WHAT YOU NEED TO DO ::
Which lines below contain "front"? Pull them out.

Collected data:
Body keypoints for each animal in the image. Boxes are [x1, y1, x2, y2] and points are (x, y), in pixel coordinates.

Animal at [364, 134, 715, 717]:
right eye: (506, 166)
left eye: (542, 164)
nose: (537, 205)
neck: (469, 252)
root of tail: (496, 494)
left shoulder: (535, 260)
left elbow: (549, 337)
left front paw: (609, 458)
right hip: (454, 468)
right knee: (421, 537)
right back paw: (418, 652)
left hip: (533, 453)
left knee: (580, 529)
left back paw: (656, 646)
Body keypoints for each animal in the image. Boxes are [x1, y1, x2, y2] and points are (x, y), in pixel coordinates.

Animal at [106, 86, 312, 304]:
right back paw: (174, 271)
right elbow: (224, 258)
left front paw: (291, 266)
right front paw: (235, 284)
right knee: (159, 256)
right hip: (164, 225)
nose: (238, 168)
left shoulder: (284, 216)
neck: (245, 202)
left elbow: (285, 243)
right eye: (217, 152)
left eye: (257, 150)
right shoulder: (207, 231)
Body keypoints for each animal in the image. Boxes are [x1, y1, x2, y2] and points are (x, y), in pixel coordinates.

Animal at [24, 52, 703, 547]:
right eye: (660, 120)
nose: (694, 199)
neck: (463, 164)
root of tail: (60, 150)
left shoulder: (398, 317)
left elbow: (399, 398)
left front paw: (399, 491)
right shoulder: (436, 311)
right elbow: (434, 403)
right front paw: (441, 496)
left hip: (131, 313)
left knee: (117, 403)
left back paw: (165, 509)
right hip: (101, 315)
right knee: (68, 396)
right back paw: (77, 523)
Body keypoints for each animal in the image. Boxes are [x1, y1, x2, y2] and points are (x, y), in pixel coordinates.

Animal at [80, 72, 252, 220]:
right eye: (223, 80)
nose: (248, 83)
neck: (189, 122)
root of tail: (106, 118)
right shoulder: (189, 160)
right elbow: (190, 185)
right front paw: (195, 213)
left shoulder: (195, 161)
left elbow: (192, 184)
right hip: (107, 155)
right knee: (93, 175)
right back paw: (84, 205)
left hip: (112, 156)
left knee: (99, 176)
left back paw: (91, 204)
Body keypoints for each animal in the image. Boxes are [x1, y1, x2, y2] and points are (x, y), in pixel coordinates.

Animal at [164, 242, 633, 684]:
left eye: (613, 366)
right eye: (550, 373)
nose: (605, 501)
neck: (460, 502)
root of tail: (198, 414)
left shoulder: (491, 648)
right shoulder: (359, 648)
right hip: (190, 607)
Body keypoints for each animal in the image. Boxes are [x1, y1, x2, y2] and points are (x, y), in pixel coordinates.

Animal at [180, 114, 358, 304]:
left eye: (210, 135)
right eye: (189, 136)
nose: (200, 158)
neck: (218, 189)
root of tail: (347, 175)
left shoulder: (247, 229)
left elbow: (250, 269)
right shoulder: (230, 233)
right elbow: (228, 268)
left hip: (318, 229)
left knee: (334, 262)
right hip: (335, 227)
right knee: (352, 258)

SOLUTION TO THIS TASK ::
left front paw: (609, 458)
left front paw: (291, 266)
right front paw: (235, 284)
left front paw: (399, 491)
right front paw: (441, 496)
right front paw: (195, 213)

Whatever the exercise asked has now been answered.